Um dos primeiros diferenciais da Universidade de Waterloo é a independência que dá aos professores. As patentes dos produtos desenvolvidos por professores e alunos são totalmente dos pesquisadores, e não da instituição. Outro ponto fundamental é o programa de cooperação com o setor privado. Os estudantes passam até dois anos do período de graduação trabalhando em startups ou grandes empresas.

No ano letivo de 2015-2016, o programa foi utilizado por mais de 19 000 dos 30 000 estudantes — 15% deles foram para outros países e boa parte trabalhou em empresas do Vale do Silício. “Trabalhar enquanto estudava foi fundamental. Foi quando decidi criar meu próprio negócio”, diz Michael Litt, fundador da Vidyard, plataforma de hospedagem de vídeos publicitários. A própria BlackBerry foi criada dentro da universidade no agora longínquo ano de 1984.

“Tentamos subir os três degraus do que acreditamos ser o ideal do ensino universitário: experiência, inovação e incubação”, diz Pearl Sullivan, reitora da Faculdade de Engenharia da Universidade de Waterloo. “O papel da universidade é oferecer uma boa formação durante cinco anos e também trabalhar para que boas ideias tenham futuro na sociedade.”

A alta qualidade da mão de obra também acabou atraindo empresas globais de tecnologia.

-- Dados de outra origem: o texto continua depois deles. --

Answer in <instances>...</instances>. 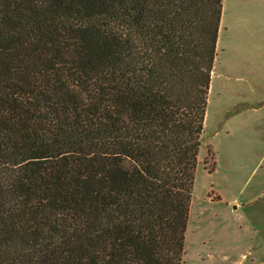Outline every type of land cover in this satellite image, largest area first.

O Google, que normalmente escolhe grandes centros, como Londres e Tóquio, para ser sede de seus centros de pesquisa, no Canadá, decidiu ficar na região de Waterloo. O mesmo fizeram a chinesa do setor de equipamentos de telecomunicações Huawei, a empresa de pagamentos americana Square e a OpenText, maior empresa canadense de software.

De acordo com um estudo da consultoria KPMG, desenvolver softwares em Waterloo é até 14% mais barato do que em outros polos tecnológicos do mundo, graças, entre outras coisas, à qualidade e à fartura da mão de obra. Com esse ecossistema, é quase certo que novas BlackBerrys surgirão em Waterloo — e que mais avenidas serão batizadas com o nome dos futuros heróis do setor de tecnologia.